- [Problem description]:
According to the logit-normal distribution text below, what range of values is the distribution defined for?

Logit-Normal Distribution#

Univariate, Continuous, Asymmetric, Non-Negative, Heavy-tailed

The logit-normal distribution is a continuous probability distribution of a random variable whose logit (or log-odds) is normally distributed. Thus, if a random variable \(X\) follows a logit-normal distribution, then \( Y = \text{logit}(X) = \log\left(\frac{X}{1-X}\right)\) is normally distributed. It is defined for values of \(x\) between 0 and 1. It is characterized by two parameters: \(\mu\) and \(\sigma\), which are the mean and standard deviation of the logit-transformed variable, respectively, not the original variable.

The logit-normal distribution is useful in modeling proportions or ratios.

Key properties and parameters#

Support	\(x \in (0, 1)\)
Mean	no analytical solution
Variance	no analytical solution

Parameters:

\(\mu\) : (float) The mean of the logit-transformed variable.
\(\sigma\) : (float) The standard deviation of the logit-transformed variable.
\(\tau\) : (float) The precision of the logit-transformed variable, \(\tau = \frac{1}{\sigma^2}\).

Alternative parametrization

The logit-normal distribution can be parametrized in terms of \(\mu\) and \(\sigma\) or in terms of \(\mu\) and \(\tau\).

- [Records supplied]:
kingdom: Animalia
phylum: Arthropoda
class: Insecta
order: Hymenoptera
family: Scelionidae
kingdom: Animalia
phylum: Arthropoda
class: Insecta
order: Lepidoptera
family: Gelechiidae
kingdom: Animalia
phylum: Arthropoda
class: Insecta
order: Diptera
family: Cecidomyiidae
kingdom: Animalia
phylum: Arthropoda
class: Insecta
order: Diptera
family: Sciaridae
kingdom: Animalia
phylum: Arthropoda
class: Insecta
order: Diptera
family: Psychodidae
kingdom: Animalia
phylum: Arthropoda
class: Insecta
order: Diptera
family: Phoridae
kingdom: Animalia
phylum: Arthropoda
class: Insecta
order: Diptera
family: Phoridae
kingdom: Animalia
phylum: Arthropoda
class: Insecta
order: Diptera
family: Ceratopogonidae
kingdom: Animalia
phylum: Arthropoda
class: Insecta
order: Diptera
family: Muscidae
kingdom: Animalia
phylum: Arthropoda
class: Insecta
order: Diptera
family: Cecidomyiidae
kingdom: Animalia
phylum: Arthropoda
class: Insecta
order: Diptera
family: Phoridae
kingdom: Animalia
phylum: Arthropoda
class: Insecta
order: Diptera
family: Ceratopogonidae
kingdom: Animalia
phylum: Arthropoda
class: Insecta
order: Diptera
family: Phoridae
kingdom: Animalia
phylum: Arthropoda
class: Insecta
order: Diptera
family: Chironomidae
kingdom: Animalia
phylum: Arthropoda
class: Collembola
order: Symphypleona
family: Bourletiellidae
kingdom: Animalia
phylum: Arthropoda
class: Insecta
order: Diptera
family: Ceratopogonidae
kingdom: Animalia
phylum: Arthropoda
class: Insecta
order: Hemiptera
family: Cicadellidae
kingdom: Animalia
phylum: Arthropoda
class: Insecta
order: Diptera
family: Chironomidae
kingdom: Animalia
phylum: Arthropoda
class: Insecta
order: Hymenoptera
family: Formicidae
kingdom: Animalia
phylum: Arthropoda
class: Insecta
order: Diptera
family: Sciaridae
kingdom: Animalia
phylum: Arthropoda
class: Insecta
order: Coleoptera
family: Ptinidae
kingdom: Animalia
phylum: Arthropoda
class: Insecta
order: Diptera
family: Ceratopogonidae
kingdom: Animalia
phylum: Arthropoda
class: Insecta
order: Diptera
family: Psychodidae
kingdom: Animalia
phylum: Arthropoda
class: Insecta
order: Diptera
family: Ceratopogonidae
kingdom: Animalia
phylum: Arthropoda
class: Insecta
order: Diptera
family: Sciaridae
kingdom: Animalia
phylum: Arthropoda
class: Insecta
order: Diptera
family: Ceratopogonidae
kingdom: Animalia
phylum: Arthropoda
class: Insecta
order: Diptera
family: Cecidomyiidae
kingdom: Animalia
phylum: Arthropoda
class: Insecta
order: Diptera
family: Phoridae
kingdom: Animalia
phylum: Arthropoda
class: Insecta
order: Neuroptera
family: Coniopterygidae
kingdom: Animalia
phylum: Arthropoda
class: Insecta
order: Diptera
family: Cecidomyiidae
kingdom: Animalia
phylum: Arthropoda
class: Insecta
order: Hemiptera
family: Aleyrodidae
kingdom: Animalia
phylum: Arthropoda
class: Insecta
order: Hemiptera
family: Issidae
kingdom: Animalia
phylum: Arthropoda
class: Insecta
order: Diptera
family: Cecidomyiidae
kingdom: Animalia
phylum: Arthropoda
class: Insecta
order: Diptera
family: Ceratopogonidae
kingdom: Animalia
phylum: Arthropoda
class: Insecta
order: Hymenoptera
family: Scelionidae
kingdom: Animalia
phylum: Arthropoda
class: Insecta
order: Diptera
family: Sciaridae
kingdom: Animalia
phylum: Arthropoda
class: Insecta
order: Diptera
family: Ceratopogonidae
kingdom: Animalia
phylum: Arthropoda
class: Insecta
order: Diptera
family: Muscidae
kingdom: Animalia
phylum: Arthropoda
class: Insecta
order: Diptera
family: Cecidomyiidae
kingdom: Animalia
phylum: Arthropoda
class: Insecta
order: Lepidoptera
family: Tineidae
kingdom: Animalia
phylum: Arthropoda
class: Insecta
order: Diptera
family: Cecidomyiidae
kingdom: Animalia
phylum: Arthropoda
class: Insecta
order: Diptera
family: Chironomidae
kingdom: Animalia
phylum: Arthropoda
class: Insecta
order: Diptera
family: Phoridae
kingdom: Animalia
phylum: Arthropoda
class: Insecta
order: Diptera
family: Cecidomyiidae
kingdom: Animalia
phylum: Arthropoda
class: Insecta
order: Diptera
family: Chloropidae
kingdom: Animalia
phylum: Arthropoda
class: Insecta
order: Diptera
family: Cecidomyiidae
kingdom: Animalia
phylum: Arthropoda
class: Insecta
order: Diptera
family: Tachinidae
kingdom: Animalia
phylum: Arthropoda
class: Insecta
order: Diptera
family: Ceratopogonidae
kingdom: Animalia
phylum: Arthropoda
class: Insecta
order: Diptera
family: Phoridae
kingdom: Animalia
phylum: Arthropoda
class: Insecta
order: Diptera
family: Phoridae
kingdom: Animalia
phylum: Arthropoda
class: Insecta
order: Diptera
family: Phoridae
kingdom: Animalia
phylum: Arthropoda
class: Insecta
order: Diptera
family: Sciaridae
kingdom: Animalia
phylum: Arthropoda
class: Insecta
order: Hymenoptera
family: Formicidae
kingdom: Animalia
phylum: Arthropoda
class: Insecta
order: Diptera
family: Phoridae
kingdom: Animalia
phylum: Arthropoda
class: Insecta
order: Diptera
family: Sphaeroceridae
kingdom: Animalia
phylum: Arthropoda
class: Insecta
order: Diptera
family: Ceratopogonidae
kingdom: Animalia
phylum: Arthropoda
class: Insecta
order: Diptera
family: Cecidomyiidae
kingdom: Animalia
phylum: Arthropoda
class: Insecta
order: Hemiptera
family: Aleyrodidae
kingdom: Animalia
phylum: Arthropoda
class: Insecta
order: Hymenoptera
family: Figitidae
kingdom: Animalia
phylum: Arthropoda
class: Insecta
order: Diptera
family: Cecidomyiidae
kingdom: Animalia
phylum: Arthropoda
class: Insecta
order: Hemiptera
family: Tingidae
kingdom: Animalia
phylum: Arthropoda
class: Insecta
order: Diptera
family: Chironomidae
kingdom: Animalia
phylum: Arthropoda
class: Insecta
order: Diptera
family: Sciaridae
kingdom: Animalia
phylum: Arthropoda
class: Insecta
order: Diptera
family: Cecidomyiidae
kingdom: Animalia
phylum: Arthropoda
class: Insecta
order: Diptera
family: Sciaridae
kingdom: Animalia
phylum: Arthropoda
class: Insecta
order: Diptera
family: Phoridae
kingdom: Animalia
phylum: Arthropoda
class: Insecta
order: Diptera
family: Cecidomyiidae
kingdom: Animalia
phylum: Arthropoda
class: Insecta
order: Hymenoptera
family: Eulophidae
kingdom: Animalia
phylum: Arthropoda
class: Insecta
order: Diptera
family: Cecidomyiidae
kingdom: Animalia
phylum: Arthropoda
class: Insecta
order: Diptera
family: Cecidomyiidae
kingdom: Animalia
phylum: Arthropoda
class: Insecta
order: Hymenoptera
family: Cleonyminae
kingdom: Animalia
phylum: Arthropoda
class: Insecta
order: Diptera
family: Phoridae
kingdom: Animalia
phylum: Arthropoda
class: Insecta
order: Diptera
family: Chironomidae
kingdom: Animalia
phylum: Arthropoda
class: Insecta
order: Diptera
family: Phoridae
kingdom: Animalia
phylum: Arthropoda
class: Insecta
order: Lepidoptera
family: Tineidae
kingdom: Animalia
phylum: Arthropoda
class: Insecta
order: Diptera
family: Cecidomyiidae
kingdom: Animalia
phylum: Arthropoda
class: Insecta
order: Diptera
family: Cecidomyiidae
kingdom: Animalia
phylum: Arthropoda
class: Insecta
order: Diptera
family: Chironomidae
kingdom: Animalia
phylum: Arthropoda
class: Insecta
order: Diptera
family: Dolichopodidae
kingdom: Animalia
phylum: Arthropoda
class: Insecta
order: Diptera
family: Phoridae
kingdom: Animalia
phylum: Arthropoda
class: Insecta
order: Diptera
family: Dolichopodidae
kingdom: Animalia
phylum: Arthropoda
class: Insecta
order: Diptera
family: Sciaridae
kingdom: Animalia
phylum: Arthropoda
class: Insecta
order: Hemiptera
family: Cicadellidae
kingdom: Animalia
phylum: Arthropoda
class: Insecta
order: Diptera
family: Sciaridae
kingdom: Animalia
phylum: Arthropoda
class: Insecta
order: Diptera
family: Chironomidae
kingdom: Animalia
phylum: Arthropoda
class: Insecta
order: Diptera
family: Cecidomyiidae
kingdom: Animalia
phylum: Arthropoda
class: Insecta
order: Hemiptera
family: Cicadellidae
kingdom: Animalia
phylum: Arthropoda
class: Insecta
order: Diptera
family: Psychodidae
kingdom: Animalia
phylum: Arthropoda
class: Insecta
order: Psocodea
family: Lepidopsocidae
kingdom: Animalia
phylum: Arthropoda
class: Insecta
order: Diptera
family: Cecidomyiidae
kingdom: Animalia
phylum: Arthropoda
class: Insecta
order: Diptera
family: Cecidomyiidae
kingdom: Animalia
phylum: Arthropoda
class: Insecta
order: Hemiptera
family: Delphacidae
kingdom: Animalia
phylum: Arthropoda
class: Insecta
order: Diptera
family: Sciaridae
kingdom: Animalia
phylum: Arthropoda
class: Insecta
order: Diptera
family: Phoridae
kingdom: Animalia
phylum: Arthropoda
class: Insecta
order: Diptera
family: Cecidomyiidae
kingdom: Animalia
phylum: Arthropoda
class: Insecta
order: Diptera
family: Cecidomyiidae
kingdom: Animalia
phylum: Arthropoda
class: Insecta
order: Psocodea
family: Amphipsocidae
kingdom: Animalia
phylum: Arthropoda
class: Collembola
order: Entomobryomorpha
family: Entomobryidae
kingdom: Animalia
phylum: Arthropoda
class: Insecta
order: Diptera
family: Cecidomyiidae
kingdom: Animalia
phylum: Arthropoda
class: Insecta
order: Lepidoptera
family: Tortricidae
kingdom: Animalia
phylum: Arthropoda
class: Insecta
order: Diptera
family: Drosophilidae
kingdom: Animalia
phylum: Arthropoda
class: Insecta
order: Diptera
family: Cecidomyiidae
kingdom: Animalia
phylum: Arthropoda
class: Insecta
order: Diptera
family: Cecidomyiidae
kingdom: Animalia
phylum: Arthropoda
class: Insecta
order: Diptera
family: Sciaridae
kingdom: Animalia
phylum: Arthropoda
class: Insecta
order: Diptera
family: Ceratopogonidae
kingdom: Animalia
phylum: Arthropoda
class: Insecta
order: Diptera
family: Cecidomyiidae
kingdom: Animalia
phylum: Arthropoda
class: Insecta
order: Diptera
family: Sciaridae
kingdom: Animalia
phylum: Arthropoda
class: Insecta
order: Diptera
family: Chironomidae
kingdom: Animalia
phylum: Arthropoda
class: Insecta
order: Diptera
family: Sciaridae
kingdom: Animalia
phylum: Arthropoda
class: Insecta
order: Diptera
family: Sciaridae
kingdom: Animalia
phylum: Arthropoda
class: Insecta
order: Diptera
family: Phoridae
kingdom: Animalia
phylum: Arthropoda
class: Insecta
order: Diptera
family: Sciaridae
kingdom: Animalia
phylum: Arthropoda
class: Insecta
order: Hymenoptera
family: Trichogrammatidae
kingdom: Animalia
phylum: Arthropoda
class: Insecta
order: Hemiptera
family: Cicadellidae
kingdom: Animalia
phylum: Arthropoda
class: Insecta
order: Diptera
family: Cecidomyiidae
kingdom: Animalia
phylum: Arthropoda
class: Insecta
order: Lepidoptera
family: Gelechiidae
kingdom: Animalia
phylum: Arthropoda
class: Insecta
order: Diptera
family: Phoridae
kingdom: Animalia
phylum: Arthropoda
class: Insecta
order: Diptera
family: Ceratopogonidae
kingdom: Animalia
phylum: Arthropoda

- [Task response]:
Values of x between 0 and 1.